- _Aim of the exercise_
Locate every line in the entries below that contains the string "kern", and copy each of those lines.

- _Records for this exercise_
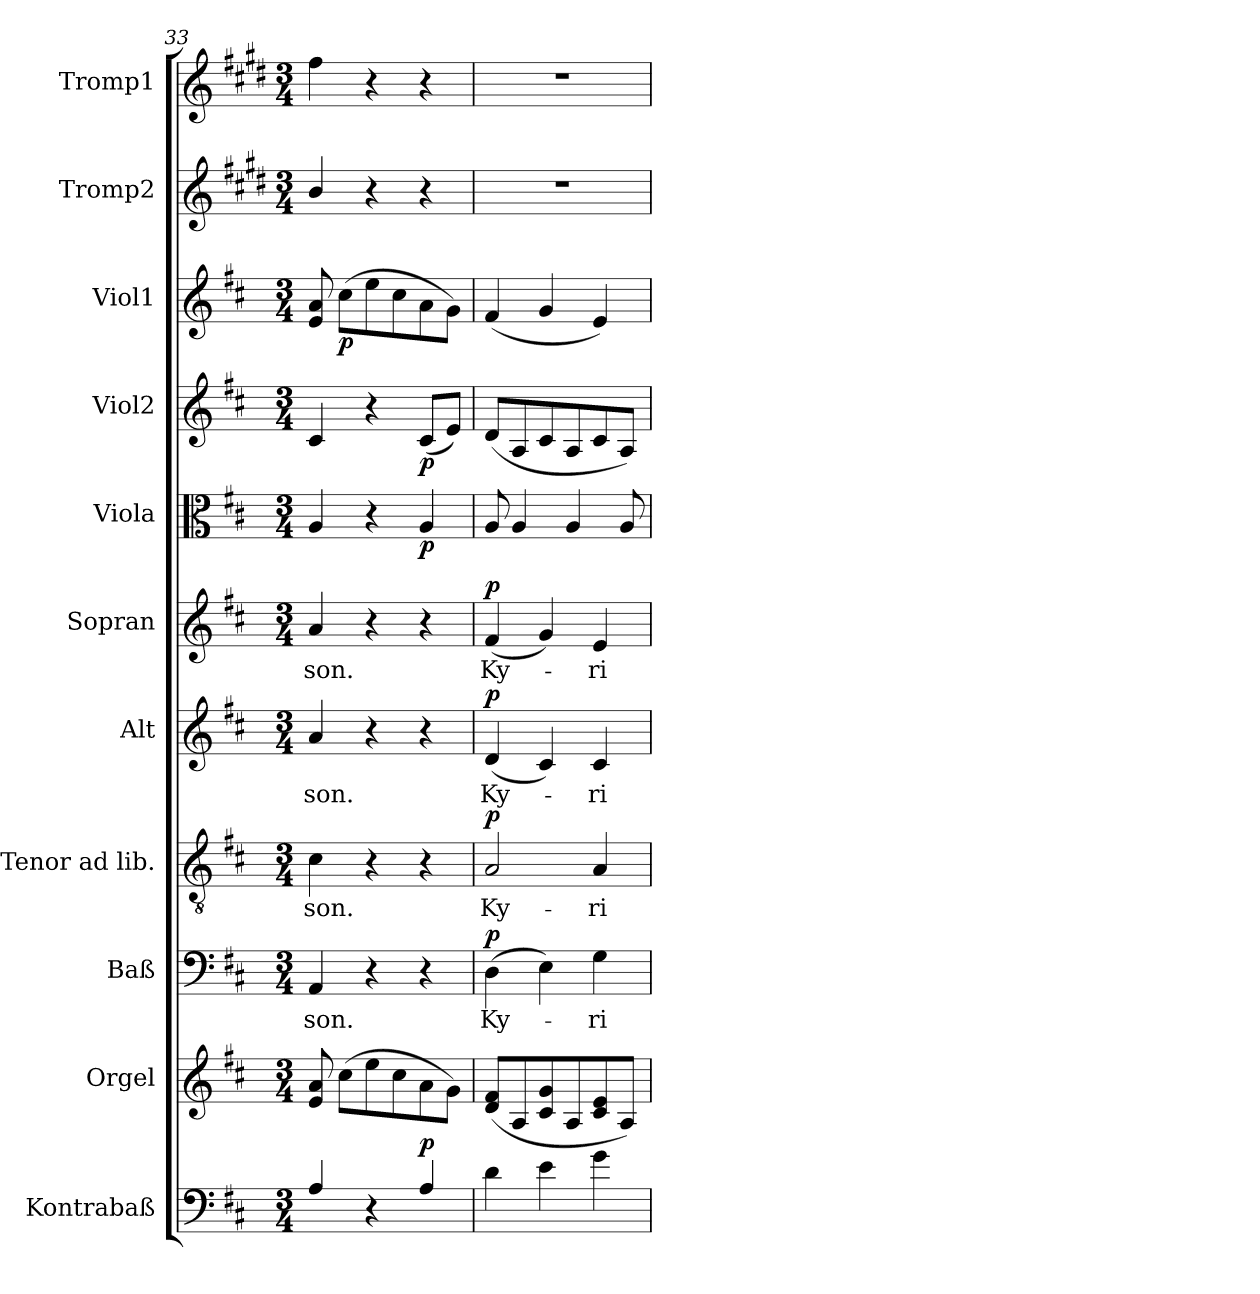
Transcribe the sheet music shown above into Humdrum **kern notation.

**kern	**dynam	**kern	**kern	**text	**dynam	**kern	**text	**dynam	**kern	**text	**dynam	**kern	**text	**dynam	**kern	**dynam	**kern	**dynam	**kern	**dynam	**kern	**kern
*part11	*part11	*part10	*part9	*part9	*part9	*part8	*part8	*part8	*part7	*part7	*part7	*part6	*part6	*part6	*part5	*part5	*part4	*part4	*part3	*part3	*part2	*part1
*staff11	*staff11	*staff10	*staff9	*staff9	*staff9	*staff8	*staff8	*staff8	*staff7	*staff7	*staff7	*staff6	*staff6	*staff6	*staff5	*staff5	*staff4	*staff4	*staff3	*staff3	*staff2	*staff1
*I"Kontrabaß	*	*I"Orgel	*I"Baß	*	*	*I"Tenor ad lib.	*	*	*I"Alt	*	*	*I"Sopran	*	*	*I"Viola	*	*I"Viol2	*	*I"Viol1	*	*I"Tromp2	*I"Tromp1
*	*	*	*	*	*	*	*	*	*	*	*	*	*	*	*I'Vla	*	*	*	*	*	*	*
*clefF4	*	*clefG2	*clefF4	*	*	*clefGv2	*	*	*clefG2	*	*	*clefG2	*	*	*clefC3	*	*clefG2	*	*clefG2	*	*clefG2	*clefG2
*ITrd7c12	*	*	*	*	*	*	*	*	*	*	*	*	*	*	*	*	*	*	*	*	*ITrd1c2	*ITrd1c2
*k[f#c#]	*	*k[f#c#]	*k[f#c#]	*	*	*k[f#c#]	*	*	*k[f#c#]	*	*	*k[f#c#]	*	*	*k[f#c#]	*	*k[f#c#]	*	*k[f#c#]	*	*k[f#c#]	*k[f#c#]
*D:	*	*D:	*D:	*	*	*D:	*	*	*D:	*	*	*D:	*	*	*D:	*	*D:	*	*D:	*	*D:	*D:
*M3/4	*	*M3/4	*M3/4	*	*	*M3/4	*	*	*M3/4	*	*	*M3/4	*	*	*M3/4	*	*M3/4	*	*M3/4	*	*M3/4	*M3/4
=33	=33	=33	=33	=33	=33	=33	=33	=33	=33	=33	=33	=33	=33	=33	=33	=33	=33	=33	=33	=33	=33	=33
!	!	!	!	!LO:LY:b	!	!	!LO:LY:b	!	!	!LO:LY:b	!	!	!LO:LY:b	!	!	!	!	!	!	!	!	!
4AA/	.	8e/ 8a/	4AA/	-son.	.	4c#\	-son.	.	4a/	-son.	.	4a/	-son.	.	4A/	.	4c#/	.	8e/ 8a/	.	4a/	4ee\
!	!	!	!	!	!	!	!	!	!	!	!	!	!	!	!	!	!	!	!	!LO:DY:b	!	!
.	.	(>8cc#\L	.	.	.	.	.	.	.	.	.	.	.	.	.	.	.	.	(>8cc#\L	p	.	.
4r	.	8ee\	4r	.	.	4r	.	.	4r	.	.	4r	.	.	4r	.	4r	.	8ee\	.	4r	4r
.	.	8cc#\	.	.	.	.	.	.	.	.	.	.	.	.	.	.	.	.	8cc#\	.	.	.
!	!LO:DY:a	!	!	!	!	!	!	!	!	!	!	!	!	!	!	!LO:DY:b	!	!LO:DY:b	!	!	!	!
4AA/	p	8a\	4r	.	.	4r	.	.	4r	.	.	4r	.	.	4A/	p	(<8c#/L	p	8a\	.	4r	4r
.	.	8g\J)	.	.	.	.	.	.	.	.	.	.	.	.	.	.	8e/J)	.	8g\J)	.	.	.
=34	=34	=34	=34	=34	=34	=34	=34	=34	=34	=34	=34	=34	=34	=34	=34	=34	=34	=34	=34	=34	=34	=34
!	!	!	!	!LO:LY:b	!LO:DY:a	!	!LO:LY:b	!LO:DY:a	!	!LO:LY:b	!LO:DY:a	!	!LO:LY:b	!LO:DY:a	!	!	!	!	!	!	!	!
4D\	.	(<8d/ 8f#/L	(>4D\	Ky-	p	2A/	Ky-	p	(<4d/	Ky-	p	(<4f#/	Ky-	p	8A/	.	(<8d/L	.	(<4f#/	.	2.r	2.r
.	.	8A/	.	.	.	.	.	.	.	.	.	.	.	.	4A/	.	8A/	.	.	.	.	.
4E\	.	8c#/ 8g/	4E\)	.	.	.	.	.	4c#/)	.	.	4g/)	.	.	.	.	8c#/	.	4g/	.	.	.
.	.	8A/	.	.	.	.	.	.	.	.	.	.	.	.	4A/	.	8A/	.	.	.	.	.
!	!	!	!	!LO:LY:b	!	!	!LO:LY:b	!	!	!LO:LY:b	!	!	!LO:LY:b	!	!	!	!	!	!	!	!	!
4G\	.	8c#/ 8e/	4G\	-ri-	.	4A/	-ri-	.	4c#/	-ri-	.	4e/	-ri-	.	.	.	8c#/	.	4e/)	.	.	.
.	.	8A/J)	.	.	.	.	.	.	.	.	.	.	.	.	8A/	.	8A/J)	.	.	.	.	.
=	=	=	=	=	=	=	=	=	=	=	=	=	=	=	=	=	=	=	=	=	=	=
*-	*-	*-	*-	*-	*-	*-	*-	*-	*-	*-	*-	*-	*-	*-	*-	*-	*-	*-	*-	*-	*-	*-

- _Written solution_
Transcribe the sheet music shown above into Humdrum **kern notation.
**kern	**dynam	**kern	**kern	**text	**dynam	**kern	**text	**dynam	**kern	**text	**dynam	**kern	**text	**dynam	**kern	**dynam	**kern	**dynam	**kern	**dynam	**kern	**kern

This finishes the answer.